[libvirt] [RFC] Data in the <topology> element in the capabilities XML

Wed Jan 16 18:31:02 UTC 2013

On 01/16/13 19:11, Daniel P. Berrange wrote:
> On Wed, Jan 16, 2013 at 05:28:57PM +0100, Peter Krempa wrote:
>> Hi everybody,
>>
>> a while ago there was a discussion about changing the data that is
>> returned in the <topology> sub-element:
>>
>> <capabilities>
>>    <host>
>>      <cpu>
>>        <arch>x86_64</arch>
>>        <model>SandyBridge</model>
>>        <vendor>Intel</vendor>
>>        <topology sockets='1' cores='2' threads='2'/>
>>
>>
>> The data provided here is as of today taken from the nodeinfo
>> detection code and thus is really wrong when the fallback mechanisms
>> are used.
>>
>> To get a useful count, the user has to multiply the data by the
>> number of NUMA nodes in the host. With the fallback detection code
>> used for nodeinfo the NUMA node count used to get the CPU count
>> should be 1 instead of the actual number.
>>
>> As Jiri proposed, I think we should change this output to separate
>> detection code that will not take into account NUMA nodes for this
>> output and will rather provide data as the "lspci" command does.
>>
>> This change will make the data provided by the element standalone
>> and also usable in guest XMLs to mirror host's topology.
>
> Well there are 2 parts which need to be considered here. What do we report
> in the host capabilities, and how do you configure guest XML.
>
>  From a historical compatibility pov I don't think we should be changing
> the host capabilities at all. Simply document that 'sockets' is treated
> as sockets-per-node everywhere, and that it is wrong in the case of
> machines where an socket can internally have multiple NUMA nodes.

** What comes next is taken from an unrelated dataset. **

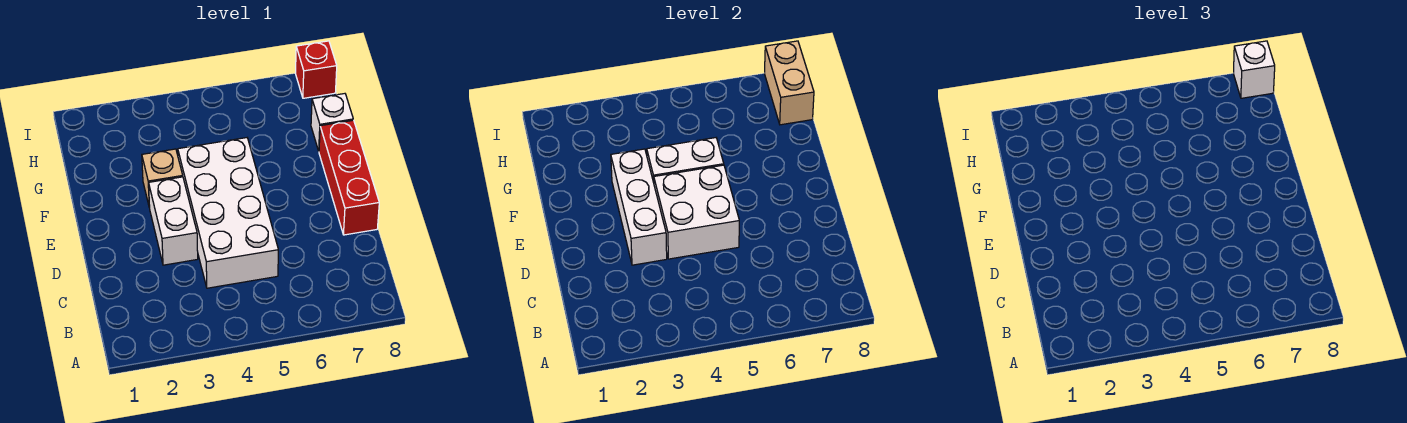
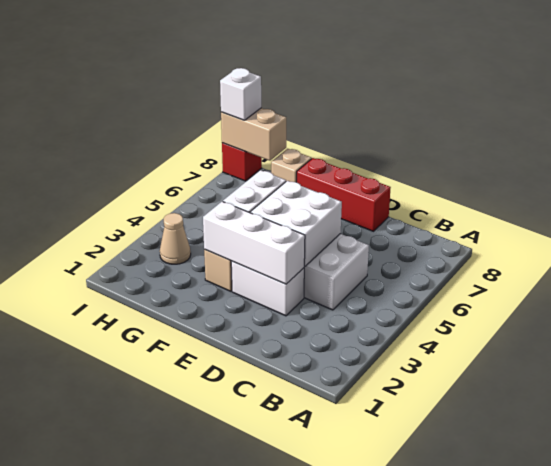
white 1x1 brick [311,94,353,151] -> tan 1x1 brick [271,149,312,182]
none -> tan 1x1 cone [160,213,191,264]

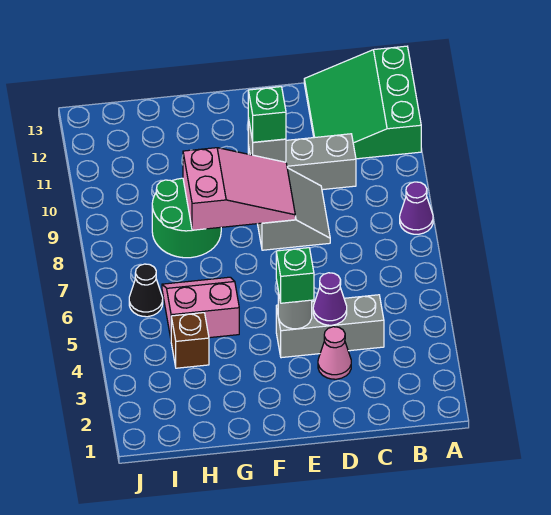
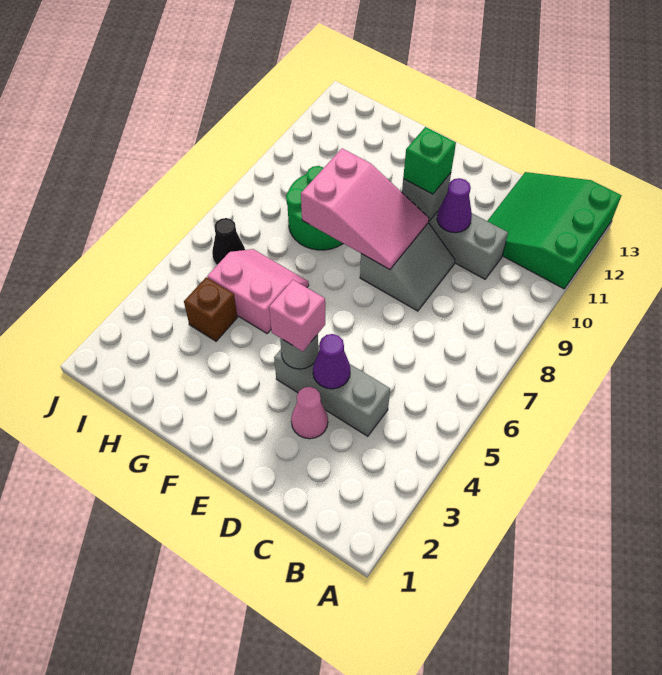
purple 1x1 cone [400,182,433,234] -> purple 1x1 cone moved to [437,178,472,233]
green 1x1 brick [276,248,314,303] -> pink 1x1 brick [269,280,325,351]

I'm too somewhat concerned about changing this output due to historic 
reasons.
>
> Apps should be using the separate NUMA <topology> data in the capabilities
> instead of the CPU <topology> data, to get accurate CPU counts.

 From the NUMA <topology> the management apps can't tell if the CPU is a 
core or a thread. For example oVirt/VDSM bases the decisions on this 
information.

The management apps tend to avoid using cores as CPUs for the guests for 
performance reasons.

Any other ideas how to provide this kind of information to the mgmt apps?

>
> For the guest there are two cases to consider. If there is no NUMA in the
> guest there is no problem, because "total sockets" and "sockets per node"
> are the same. In the case where there is NUMA set, we should just ignore
> the guest 'sockets' attribute completely, and treat the 'cores' & 'threads'
> attributes and <vcpu> and <numa> elements as providing canonical data.
>
> Daniel
>